## Task goal:
Whenever a line below holds the word "lines", copy that line.

## Input material:
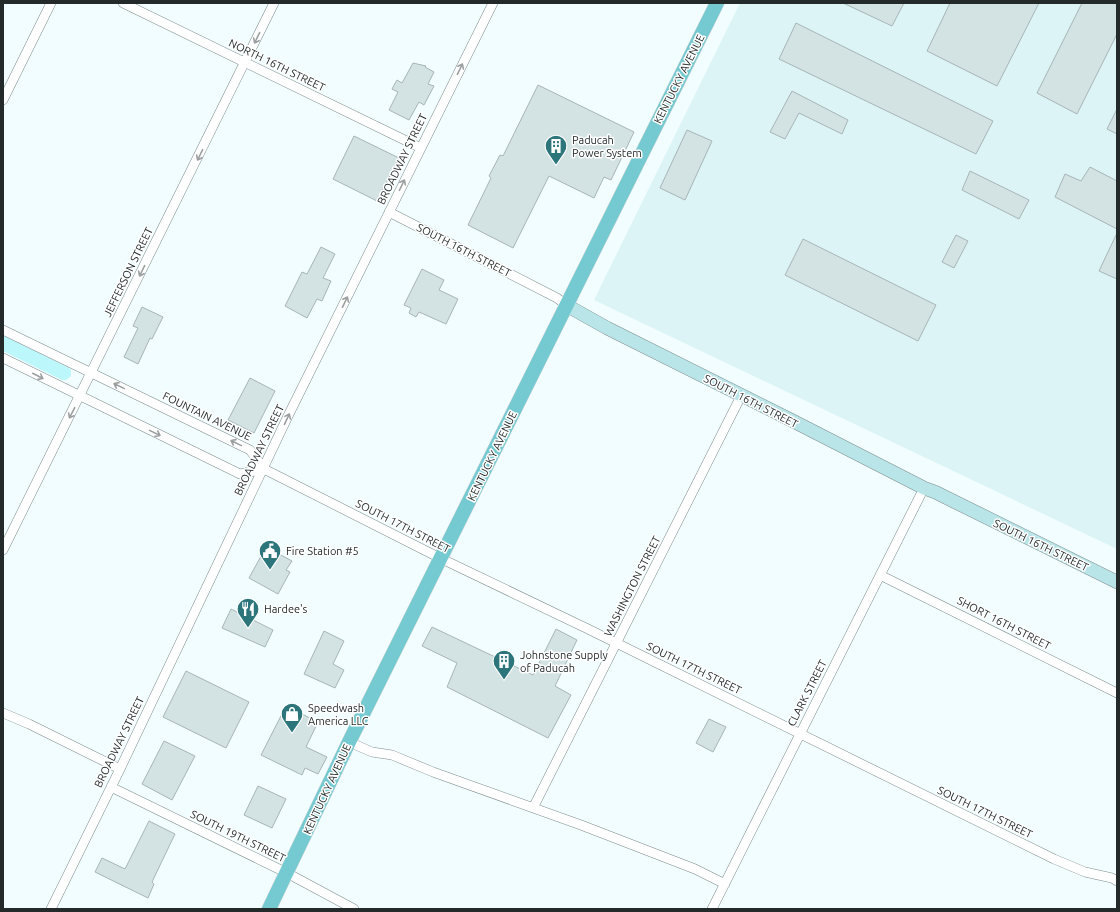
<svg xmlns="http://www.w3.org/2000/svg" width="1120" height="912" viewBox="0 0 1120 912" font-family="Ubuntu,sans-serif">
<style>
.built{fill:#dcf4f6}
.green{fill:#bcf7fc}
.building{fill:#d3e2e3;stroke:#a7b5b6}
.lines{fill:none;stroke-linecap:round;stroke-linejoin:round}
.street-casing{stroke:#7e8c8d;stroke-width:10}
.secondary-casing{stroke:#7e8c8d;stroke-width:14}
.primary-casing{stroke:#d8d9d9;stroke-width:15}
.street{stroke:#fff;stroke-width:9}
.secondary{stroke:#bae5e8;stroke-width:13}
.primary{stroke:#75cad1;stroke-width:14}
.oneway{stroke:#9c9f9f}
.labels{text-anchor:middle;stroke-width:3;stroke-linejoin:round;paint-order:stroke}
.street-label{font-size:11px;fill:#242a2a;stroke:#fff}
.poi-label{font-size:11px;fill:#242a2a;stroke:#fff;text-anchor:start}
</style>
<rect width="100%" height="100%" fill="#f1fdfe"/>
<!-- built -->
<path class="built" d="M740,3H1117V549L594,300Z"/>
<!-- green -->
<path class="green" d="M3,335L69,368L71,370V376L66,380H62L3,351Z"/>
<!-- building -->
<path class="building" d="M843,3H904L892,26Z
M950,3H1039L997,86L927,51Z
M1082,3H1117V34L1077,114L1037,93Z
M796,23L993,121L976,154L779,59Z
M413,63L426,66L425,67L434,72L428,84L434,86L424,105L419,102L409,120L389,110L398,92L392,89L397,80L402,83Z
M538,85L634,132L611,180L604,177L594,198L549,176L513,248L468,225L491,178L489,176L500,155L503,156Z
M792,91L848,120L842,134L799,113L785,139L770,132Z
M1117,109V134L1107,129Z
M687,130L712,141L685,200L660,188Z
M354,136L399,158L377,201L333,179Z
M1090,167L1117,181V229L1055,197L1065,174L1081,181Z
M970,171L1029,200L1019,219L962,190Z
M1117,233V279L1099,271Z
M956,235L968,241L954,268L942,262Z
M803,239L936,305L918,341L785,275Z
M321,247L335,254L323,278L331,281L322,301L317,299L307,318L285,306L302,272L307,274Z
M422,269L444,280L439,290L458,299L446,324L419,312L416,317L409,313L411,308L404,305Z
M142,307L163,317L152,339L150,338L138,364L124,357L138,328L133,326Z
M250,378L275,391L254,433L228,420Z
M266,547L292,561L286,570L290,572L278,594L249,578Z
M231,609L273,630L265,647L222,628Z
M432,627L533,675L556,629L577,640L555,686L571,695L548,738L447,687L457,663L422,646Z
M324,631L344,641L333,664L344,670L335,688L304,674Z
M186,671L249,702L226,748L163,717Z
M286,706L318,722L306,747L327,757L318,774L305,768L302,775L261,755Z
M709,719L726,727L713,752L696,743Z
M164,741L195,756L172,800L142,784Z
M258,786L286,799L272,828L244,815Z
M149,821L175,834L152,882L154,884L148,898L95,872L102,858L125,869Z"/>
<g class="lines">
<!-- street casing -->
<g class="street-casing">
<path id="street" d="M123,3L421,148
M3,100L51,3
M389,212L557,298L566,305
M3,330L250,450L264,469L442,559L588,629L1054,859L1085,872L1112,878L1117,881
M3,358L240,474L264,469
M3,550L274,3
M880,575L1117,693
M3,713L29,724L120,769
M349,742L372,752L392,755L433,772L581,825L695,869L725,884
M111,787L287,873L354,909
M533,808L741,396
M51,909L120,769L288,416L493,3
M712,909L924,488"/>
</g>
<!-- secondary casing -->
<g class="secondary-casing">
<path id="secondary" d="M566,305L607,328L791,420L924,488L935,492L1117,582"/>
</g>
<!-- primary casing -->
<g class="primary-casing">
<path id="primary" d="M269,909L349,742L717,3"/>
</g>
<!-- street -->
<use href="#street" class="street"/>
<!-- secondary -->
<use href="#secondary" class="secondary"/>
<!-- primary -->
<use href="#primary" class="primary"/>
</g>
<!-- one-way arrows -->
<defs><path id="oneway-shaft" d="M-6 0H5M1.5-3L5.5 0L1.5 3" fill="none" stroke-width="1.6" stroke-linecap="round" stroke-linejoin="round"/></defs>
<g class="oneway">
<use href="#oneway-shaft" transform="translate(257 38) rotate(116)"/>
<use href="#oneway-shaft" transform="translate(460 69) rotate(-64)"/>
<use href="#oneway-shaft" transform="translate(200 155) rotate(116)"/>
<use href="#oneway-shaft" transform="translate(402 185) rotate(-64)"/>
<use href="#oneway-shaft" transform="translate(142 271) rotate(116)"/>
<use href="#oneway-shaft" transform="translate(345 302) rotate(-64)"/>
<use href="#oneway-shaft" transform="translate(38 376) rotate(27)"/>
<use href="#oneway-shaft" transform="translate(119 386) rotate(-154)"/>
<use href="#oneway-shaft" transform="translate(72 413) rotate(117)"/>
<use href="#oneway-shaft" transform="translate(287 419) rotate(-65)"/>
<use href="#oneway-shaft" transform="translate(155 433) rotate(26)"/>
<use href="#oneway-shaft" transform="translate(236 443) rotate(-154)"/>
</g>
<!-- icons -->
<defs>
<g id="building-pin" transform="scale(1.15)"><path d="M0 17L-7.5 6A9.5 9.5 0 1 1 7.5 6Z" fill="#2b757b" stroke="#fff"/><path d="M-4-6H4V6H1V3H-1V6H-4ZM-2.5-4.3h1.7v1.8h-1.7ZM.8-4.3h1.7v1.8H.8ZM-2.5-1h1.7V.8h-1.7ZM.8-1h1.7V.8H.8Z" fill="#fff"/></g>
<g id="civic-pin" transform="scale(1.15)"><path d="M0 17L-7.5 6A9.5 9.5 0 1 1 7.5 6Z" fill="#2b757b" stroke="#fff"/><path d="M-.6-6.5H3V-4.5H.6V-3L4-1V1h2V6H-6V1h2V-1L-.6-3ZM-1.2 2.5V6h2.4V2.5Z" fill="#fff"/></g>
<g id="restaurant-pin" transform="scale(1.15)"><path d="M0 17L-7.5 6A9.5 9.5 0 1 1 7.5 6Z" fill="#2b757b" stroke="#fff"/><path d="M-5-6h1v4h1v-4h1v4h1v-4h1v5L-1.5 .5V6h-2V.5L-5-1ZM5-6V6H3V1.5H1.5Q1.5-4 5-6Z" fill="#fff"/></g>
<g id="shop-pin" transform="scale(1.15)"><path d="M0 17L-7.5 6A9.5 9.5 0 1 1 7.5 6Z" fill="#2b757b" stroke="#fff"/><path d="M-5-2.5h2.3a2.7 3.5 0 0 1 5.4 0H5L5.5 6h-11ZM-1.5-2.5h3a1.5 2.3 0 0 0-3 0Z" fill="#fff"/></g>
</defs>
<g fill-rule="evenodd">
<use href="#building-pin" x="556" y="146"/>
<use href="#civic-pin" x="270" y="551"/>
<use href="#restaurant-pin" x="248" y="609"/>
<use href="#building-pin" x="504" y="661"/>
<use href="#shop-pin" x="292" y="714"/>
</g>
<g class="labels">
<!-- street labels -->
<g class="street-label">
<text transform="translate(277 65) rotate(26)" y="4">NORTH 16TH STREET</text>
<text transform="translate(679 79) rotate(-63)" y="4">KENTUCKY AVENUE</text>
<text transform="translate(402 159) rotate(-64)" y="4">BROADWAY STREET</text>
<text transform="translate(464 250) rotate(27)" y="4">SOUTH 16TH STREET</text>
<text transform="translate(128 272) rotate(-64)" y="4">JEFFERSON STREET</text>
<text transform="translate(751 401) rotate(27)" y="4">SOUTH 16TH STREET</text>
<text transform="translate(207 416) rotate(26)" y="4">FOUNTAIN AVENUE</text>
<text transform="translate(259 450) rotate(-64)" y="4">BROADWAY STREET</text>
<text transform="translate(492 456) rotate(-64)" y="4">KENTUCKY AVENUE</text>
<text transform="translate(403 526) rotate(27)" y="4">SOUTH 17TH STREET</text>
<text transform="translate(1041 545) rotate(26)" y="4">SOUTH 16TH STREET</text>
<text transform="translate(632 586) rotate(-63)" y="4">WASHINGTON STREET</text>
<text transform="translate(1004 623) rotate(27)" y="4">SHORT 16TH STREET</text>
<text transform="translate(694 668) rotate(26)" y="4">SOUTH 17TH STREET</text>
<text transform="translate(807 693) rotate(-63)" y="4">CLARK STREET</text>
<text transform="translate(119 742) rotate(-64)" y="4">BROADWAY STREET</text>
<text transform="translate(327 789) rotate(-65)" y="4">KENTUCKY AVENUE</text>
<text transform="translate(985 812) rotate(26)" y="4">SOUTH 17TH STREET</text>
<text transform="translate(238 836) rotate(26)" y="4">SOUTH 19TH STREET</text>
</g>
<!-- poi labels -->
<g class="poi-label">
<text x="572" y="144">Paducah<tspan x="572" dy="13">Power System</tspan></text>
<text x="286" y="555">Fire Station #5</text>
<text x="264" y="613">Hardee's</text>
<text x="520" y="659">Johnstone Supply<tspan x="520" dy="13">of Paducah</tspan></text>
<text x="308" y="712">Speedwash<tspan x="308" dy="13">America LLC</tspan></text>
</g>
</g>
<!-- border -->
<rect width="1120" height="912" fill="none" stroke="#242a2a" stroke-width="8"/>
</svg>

## Solution for this task:
.lines{fill:none;stroke-linecap:round;stroke-linejoin:round}
<g class="lines">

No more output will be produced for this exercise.